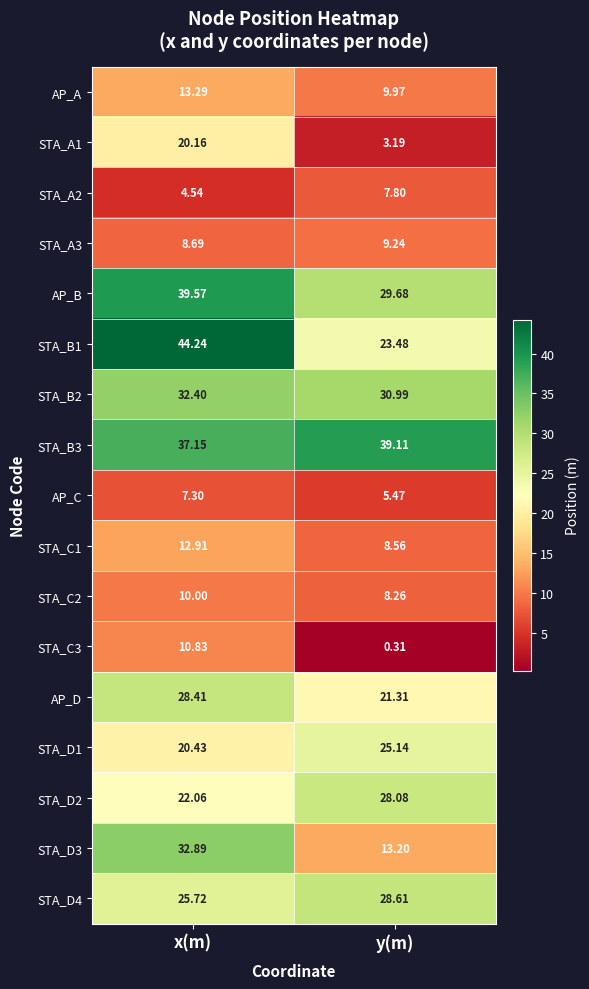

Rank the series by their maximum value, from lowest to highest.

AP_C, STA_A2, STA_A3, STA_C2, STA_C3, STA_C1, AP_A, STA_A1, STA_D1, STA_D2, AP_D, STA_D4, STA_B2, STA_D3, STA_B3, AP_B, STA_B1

# # # # #

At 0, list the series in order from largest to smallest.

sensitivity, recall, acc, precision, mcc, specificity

# # # # #

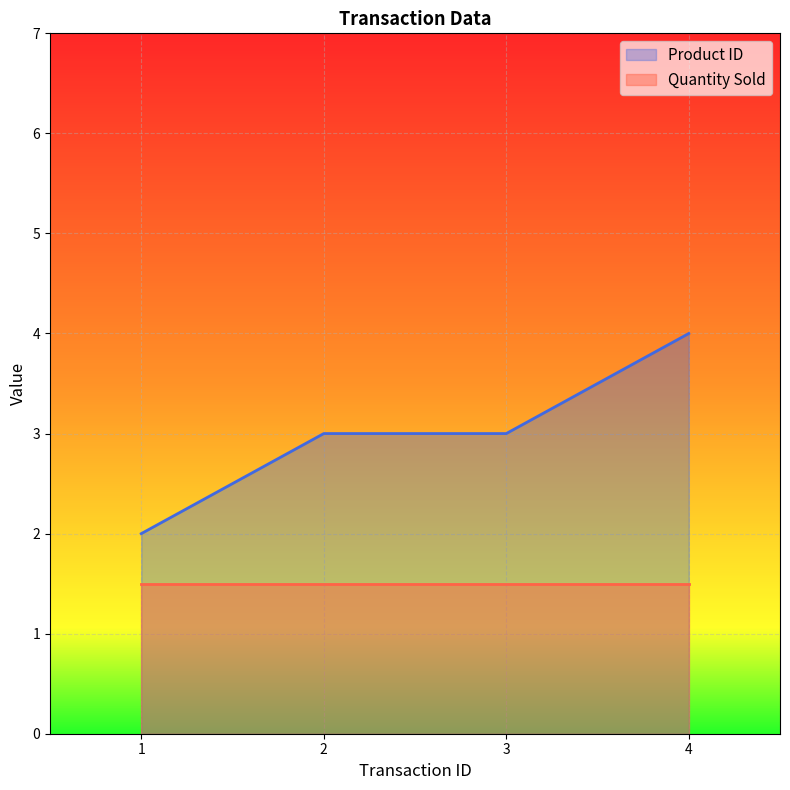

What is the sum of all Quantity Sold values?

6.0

# # # # #

Copy the lines between the one holding "Rank the series" and the one holding "STA_B3, AP_B, STA_B1", inclusive, replacing "maximum" with "peak" and leaving everything else unchanged.

Rank the series by their peak value, from lowest to highest.

AP_C, STA_A2, STA_A3, STA_C2, STA_C3, STA_C1, AP_A, STA_A1, STA_D1, STA_D2, AP_D, STA_D4, STA_B2, STA_D3, STA_B3, AP_B, STA_B1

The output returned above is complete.